# [Fragmento proporcionado]
«Oh Jehová, de mañana oirás mi voz; de mañana me presentaré delante de ti, y esperaré.»
Salmo 5:3Hay una diferencia entre orar cuando ya no hay más remedio y orar antes de que el día te alcance. David no escribió este salmo en un momento de calma — varios versículos antes habla de enemigos, de mentira, de gente que quiere hacerle daño. Y aun así, lo primero que decide hacer no es reaccionar: es presentarse. De mañana.
Eso es lo que distingue este versículo de una simple buena costumbre. David no dice «oraré cuando tenga tiempo» ni «oraré si el día se complica». Dice dos cosas muy concretas: que Dios oirá su voz de mañana, y que él mismo se presentará y esperará. Es una decisión tomada de antemano, antes de saber cómo va a ir el día.
Esperar es la parte que más cuesta. No es solo hablar y salir corriendo — es quedarse ahí un momento más, en silencio, dejando espacio para escuchar en lugar de solo pedir. La mayoría de nuestras oraciones se parecen más a un mensaje de texto que a una conversación: lo enviamos y seguimos con lo nuestro. David describe algo distinto: alguien que se presenta y luego se queda esperando una respuesta.

# [Comprueba lo aprendido]
(A) Pasa al inglés esta oración de la reflexión sobre el Salmo 5:3: «Esperar es la parte que más cuesta.»
(B) Prosigue la reflexión sobre el Salmo 5:3 a partir de su última oración.

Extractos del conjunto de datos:
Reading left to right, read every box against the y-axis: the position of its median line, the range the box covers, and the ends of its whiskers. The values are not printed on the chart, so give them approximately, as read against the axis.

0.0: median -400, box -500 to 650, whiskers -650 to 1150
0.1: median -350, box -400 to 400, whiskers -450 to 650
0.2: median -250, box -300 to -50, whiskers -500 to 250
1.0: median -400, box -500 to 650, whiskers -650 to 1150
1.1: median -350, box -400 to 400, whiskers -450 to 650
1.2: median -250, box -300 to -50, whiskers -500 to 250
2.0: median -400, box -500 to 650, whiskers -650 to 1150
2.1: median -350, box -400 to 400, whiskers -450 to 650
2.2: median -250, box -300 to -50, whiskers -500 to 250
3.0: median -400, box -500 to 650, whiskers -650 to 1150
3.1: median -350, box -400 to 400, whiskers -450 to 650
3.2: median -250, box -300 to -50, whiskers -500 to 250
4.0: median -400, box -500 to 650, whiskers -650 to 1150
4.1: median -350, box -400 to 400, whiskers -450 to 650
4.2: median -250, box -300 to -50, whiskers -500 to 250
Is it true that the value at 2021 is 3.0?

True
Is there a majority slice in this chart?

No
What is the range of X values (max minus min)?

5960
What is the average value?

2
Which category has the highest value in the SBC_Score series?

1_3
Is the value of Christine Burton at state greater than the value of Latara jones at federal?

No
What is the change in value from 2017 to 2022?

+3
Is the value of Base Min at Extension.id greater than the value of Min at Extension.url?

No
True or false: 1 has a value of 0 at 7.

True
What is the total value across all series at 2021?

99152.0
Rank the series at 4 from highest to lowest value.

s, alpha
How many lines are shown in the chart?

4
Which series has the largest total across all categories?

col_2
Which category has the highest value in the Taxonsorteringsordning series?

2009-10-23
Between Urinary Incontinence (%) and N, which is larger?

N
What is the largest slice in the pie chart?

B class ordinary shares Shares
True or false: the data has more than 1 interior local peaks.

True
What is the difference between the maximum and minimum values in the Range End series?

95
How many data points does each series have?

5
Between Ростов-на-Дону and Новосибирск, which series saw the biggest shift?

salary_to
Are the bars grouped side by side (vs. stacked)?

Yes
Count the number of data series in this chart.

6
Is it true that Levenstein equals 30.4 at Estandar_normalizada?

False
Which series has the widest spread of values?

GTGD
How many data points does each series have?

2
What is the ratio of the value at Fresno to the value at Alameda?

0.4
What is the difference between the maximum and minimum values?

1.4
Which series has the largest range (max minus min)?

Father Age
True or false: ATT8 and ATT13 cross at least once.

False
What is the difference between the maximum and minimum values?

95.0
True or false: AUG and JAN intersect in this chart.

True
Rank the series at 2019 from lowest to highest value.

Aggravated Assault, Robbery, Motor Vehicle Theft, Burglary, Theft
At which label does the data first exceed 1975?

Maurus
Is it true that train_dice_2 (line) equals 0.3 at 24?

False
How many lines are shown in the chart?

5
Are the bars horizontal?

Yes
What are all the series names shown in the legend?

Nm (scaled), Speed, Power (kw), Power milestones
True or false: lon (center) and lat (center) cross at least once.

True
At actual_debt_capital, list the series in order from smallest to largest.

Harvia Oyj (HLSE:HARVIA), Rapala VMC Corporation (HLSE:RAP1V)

# [Respuestas por tarea]
(A) Waiting is the hardest part.

(B)
Empezar el día así no es una fórmula mágica para que todo salga bien. David seguía teniendo enemigos después de este salmo. Lo que cambia no son las circunstancias, sino el orden: decides de quién vas a depender antes de que el día te obligue a decidirlo bajo presión. Cuando la voz que escuchaste primero fue la de Dios, las demás voces del día —la ansiedad, la lista de pendientes, el comentario que te dolió— llegan después, no primero.
Si hoy empiezas tarde, si la mañana ya se te fue, este versículo no tiene fecha de caducidad. Lo que importa no es la hora exacta, sino la disposición de presentarte y esperar, aunque sea a media tarde, aunque sea de pie, aunque sea en tres minutos entre una cosa y otra.